Improving China-Japan Relations and Future of Asian Multilateralism: Implications for the US under President Trump
|Leader||Takashi TERADA (Professor, Doshisha University)|
|Researcher||Masaya SAKURAGAWA (Keio University), Mike MOCHIZUKI (George Washington University), Albert KEIDEL (George Washington University), Stephen B. KAPLAN ((George Washington University).|
In 2019, the Indo-Pacific could have three mega FTAs (the CPTPP and RCEP, as well as the EU-Japan Economic Partnership Agreement), each with a different level of quality but all without the United States. China has actively endeavored to improve its ties with major countries in the region, such as Japan and India, in a bid to dominate the regional rulemaking process for trade, investment, and infrastructure. Although Japan has retained its cautious and critical views toward China’s global and regional economic initiatives, President Trump’s radical protectionism with increased tariffs on key products such as automobiles has led Japan to consider the possibility of working with China to build a regional economic order as a way of reducing negative impacts of U.S. protectionism on its trade and investment.
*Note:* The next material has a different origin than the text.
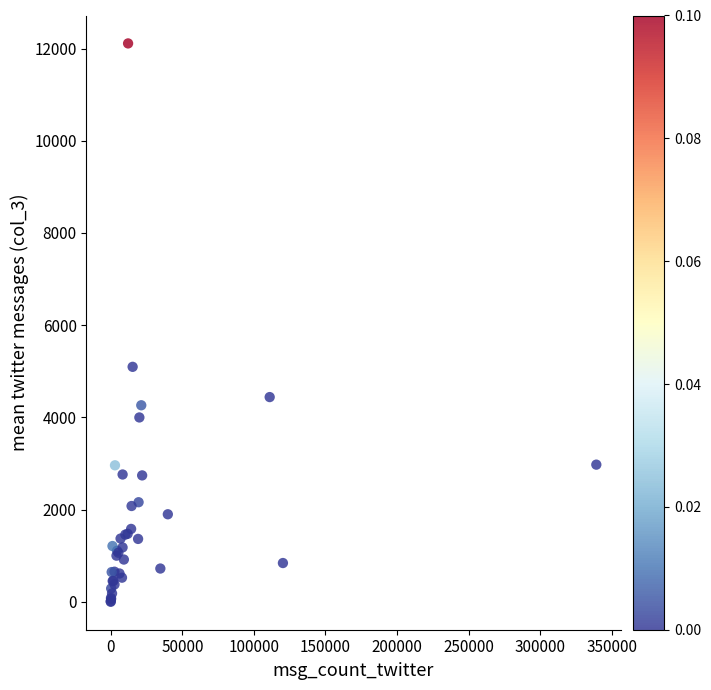

What Y value in the scatter plot is closest to 6056?

5096.7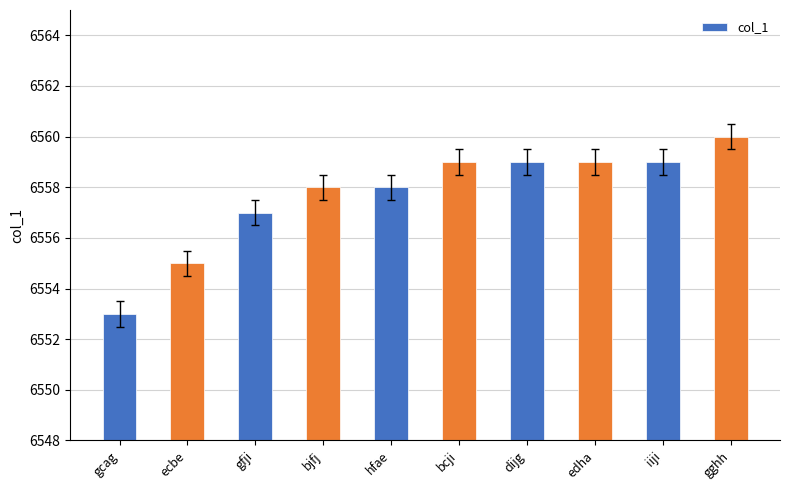

What is the minimum value shown in the chart?

6553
This strategic and economic calculation paved the way for Prime Minister Shinzo Abe’s visit to Beijing in November 2018, putting relations on the right track and trumpeting the possibility of a new era of cooperation rather than competition in the Sino-Japanese relationship, and making it possible for President Xi Jinping to pay his first visit to Japan to attend the G20 Summit held in Osaka in June 2019. This panel aims to examine the economic and strategic implications of the growing improvement in the China-Japan relationship for the United States which has emphasized bilateralism and downplayed the strengths and advantages of multilateralism at the same time that it is seeking to strengthen its position toward China.